CHEMICAL COMPOSITION OF BROILER CHICKEN MEAT FLOSS FED DIETS CONTAINING VARYING ENERGY LEVELS
DOI:
https://doi.org/10.51791/njap.vi.5120Keywords:
Broiler Chicken, Meat Floss, Diets, Energy Levels, Chemical CompositionAbstract
This study was designed to investigate the chemical composition of meat floss prepared from broiler chickens fed diets containing varying energy levels. A total of 270 day old broiler chicks were weighed and randomly allocated to three treatments (A, B and C) of ninety birds per treatment, each treatment having three replications of thirty birds. Three experimental diets comprising three energy levels of 2, 400 (A); 2, 600 (B) and 2, 800 ME Kcal/Kg (C) were formulated and fed to the chickens.
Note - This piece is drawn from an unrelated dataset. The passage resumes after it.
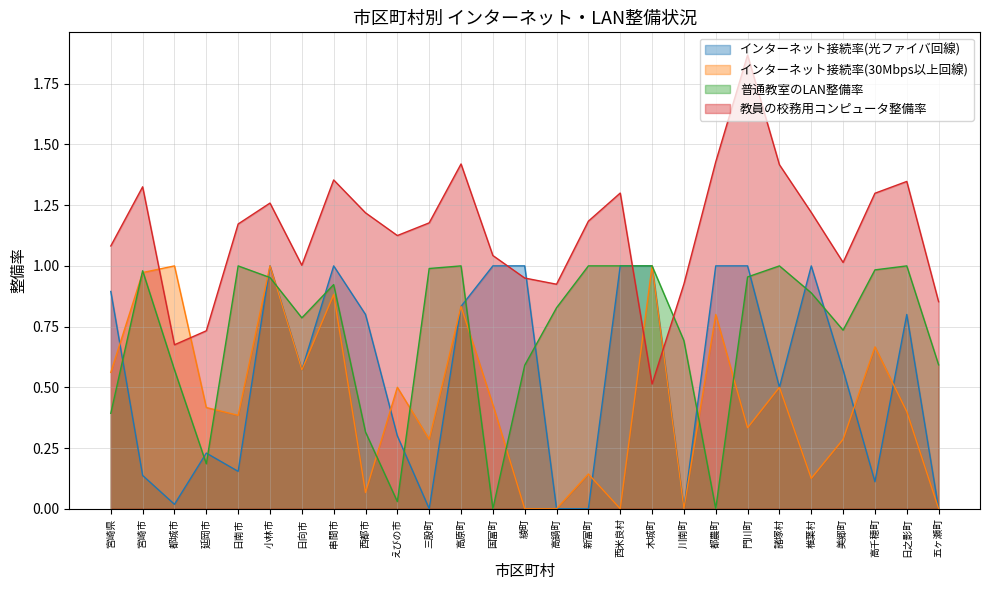

Reading right to left, extract all data points from this chart.

インターネット接続率(光ファイバ回線): 0.0	0.8	0.1	0.6	1.0	0.5	1.0	1.0	0.0	1.0	1.0	0.0	0.0	1.0	1.0	0.8	0.0	0.3	0.8	1.0	0.6	1.0	0.2	0.2	0.0	0.1	0.9
インターネット接続率(30Mbps以上回線): 0.0	0.4	0.7	0.3	0.1	0.5	0.3	0.8	0.0	1.0	0.0	0.1	0.0	0.0	0.4	0.8	0.3	0.5	0.1	0.9	0.6	1.0	0.4	0.4	1.0	1.0	0.6
普通教室のLAN整備率: 0.6	1.0	1.0	0.7	0.9	1.0	1.0	0.0	0.7	1.0	1.0	1.0	0.8	0.6	0.0	1.0	1.0	0.0	0.3	0.9	0.8	1.0	1.0	0.2	0.6	1.0	0.4
教員の校務用コンピュータ整備率: 0.9	1.3	1.3	1.0	1.2	1.4	1.9	1.4	0.9	0.5	1.3	1.2	0.9	0.9	1.0	1.4	1.2	1.1	1.2	1.4	1.0	1.3	1.2	0.7	0.7	1.3	1.1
The crude protein of the starter and finisher diets were fixed at 24 and 20%, respectively. At the end of 8th weeks, 3 birds were randomly taken from each replication which were used for the preparation of meat floss. Triplicate samples of the raw and chicken meat floss were analysed for moisture, crude protein, ash and ether extract. Data obtained were subjected to Analysis of Variance (ANOVA) using the General Linear Model Univariate Procedure of SPSS 17.0 and significant differences of means were compared using LSD at 5% level of probability. Results showed that the raw meat of broiler chickens fed diet containing 2, 800 Kcal/kg has the highest values of ash and crude protein while that fed diet containing 2, 400 Kcal/kg has the highest ether extract value. Meat floss of birds fed diet containing 2, 400 Kcal/kg has the highest mean values of ash and moisture. In conclusion there was noticeable increase in the nutrient profile of the chicken meat floss over their raw counterparts.